Três anos depois, em agosto de 1984, Castilho foi a julgamento e acabou sendo condenado a 12 anos e dois meses de prisão. “Honestamente, eu não esperava que a pena fosse tão grande. Eu tinha esperança que fosse mínima. Mas meu advogado vai recorrer. E voltarei a ser julgado em outra situação. A esperança é a última que morre, não é?”, dizia.
O cantor cumpriu cerca de sete anos no regime fechado, e o restante da pena no semiaberto. Na década de 1990, cumpriu a totalidade da pena com a Justiça e voltou a ser livre.

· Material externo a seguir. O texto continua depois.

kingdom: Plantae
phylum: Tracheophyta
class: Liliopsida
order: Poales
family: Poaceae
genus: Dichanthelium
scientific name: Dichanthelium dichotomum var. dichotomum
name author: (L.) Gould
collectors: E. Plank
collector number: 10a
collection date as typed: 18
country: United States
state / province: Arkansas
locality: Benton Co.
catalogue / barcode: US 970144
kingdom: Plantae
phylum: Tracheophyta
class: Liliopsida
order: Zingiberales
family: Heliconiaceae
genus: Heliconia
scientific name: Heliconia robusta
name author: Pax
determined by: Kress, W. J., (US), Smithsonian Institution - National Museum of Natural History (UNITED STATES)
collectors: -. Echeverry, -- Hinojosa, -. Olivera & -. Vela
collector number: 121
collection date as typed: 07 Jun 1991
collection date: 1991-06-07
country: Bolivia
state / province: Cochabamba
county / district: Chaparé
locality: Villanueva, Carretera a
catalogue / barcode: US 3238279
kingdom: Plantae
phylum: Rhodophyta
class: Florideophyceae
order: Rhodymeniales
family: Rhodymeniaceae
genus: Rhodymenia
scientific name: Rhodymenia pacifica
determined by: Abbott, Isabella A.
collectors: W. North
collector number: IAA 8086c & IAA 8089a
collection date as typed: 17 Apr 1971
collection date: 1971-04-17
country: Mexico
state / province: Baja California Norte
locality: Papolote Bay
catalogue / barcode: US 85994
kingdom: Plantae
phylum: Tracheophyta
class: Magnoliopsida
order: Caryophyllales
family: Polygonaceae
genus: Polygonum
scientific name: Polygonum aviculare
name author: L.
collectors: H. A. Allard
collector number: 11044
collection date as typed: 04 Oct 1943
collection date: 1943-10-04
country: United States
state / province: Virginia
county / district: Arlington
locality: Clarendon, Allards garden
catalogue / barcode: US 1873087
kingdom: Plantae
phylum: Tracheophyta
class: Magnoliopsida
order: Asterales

Por ocasião de sua morte, em 20 de dezembro de 2025, sua filha, Lili Grammont, afirmou: “Ao tirar a vida da minha mãe, também morreu em vida. O homem que mata também morre. Morre o pai e nasce um assassino, morre uma família inteira. Se eu perdoei? Essa resposta não é simples como um ‘sim’ ou ‘não’. Ela envolve todas as camadas das dores e delícias de ser, um ser complexo e em evolução. Desejo que a alma dele se cure, que sua masculinidade tóxica tenha sido transformada”.